_Data section_
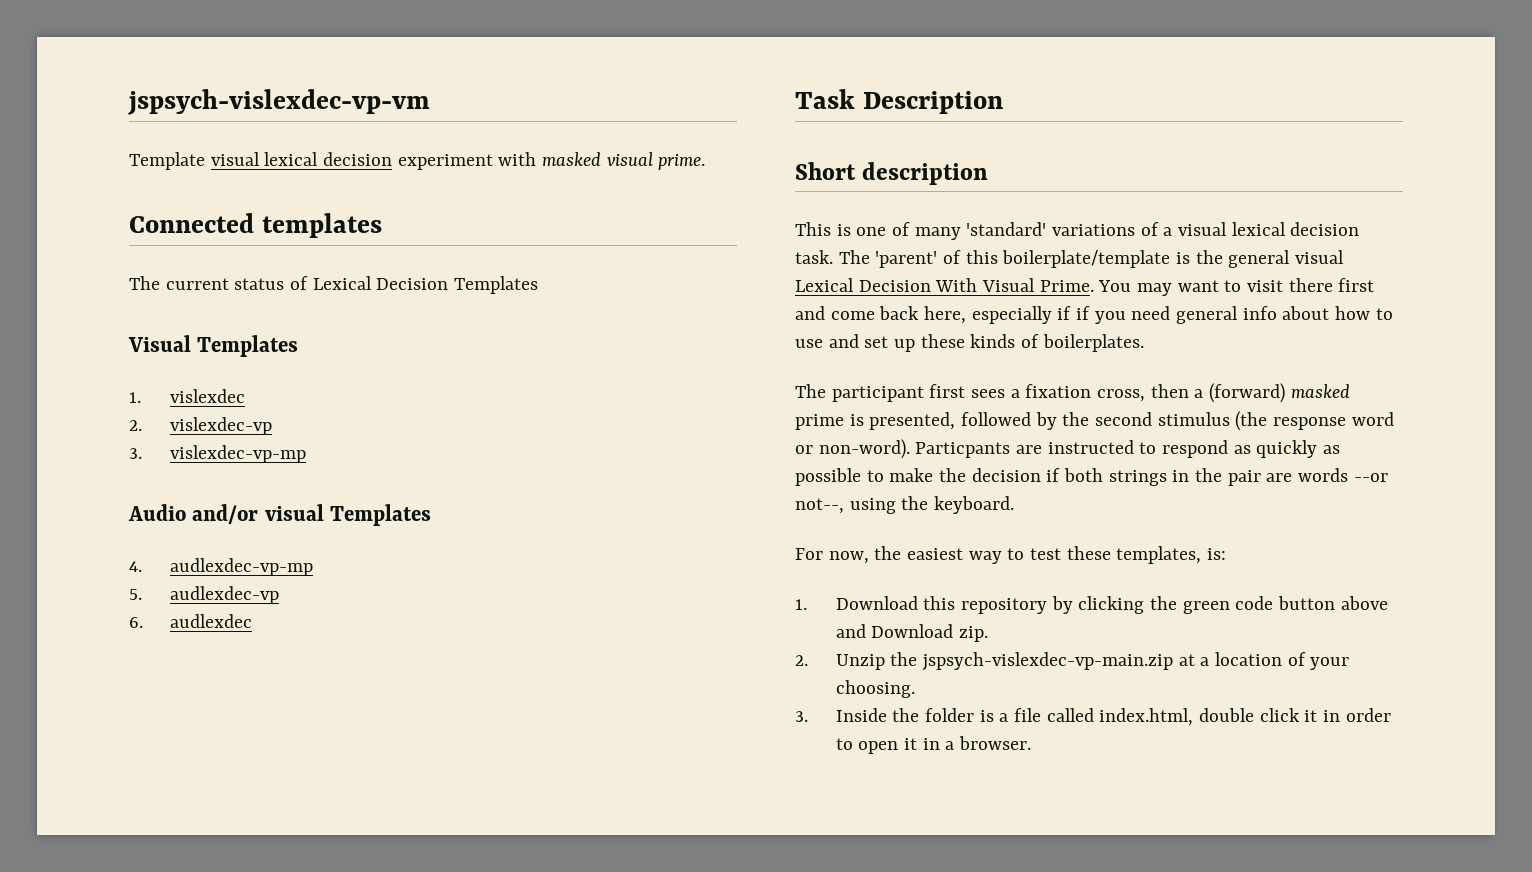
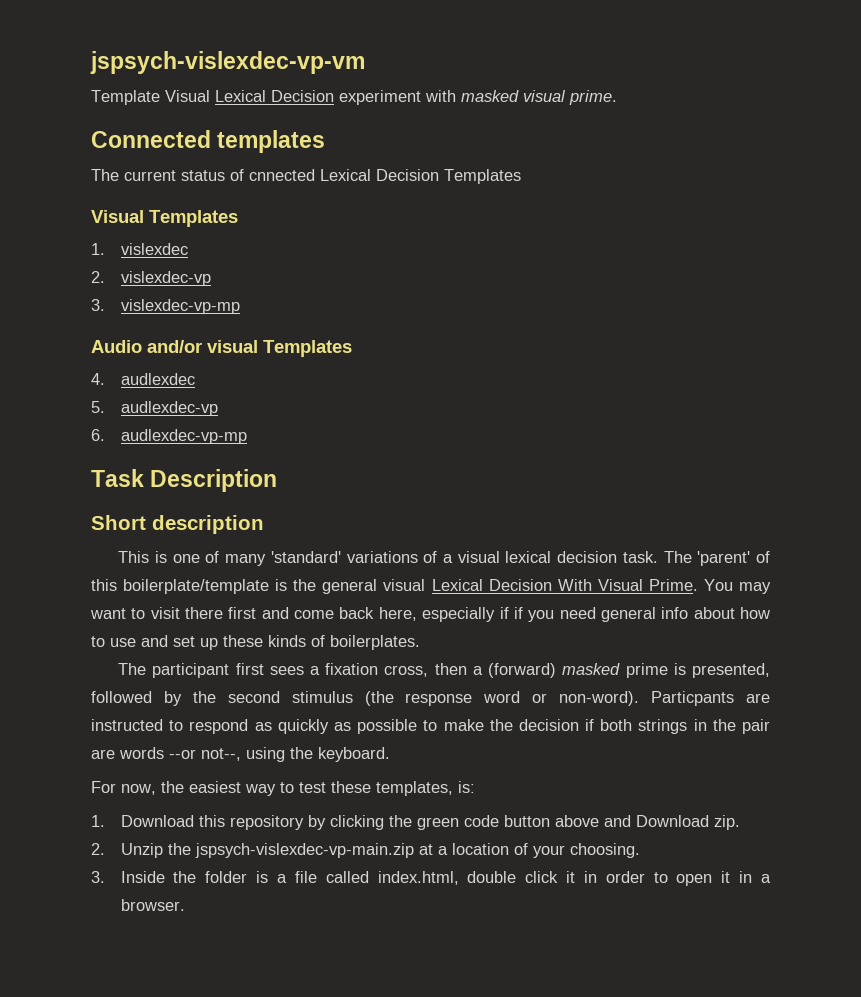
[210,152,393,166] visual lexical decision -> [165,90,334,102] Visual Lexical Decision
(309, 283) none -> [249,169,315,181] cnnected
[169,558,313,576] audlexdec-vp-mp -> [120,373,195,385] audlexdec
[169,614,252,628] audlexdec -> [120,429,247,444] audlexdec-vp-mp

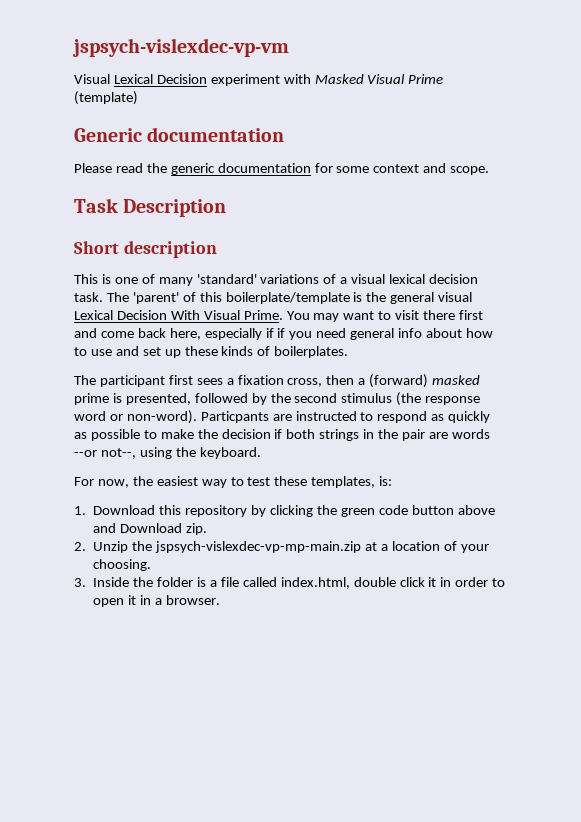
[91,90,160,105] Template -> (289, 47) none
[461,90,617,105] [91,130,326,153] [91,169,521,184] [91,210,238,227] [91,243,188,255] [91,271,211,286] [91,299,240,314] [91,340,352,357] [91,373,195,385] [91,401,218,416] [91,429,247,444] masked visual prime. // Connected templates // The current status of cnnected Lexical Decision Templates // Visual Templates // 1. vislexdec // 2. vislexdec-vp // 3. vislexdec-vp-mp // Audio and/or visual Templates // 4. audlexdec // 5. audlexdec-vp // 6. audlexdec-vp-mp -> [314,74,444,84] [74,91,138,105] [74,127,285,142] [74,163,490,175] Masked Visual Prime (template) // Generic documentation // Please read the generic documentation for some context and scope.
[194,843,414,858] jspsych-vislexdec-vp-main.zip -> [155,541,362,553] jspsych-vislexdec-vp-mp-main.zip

...

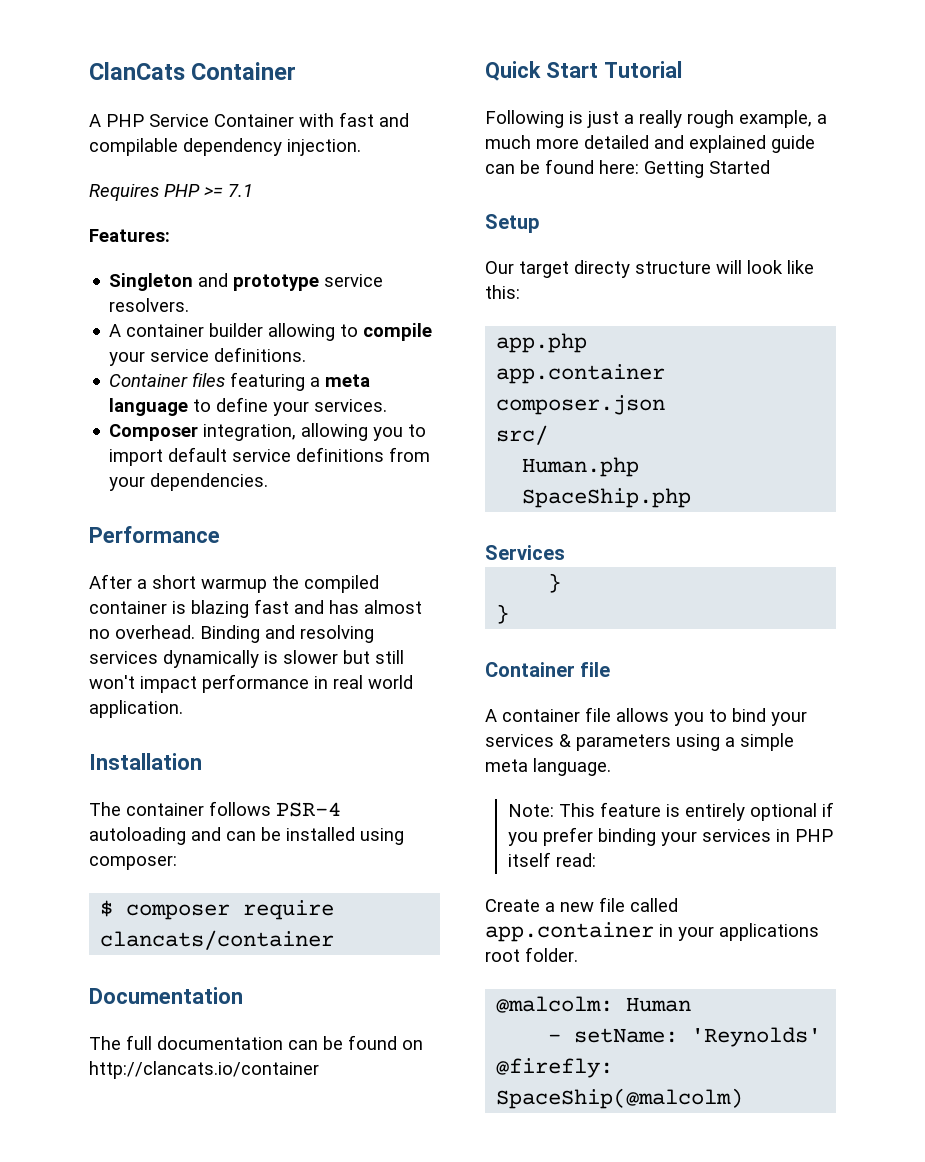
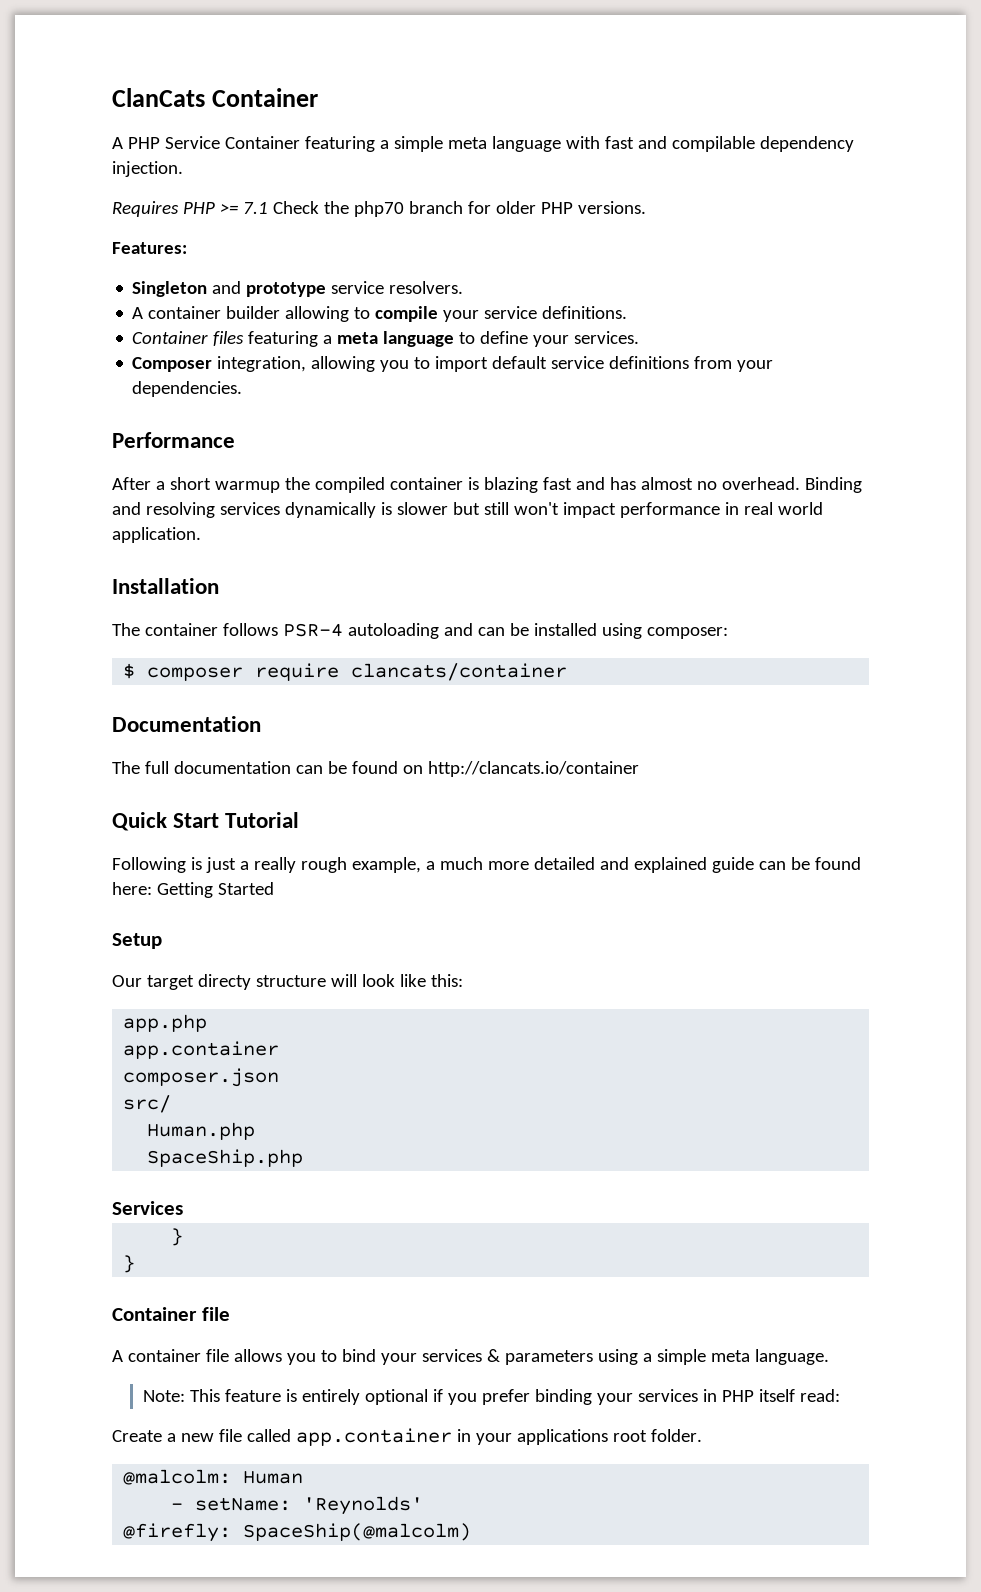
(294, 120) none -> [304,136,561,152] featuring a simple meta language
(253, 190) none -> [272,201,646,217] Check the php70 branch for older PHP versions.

_Directive_
Print an exact copy of the lines above, from the one containing "[210,152,393,166] visual lexical" through the one containing "[91,90,160,105] Template -> (289, 47) none", and leave out the pictures.

_Task result_
[210,152,393,166] visual lexical decision -> [165,90,334,102] Visual Lexical Decision
(309, 283) none -> [249,169,315,181] cnnected
[169,558,313,576] audlexdec-vp-mp -> [120,373,195,385] audlexdec
[169,614,252,628] audlexdec -> [120,429,247,444] audlexdec-vp-mp

[91,90,160,105] Template -> (289, 47) none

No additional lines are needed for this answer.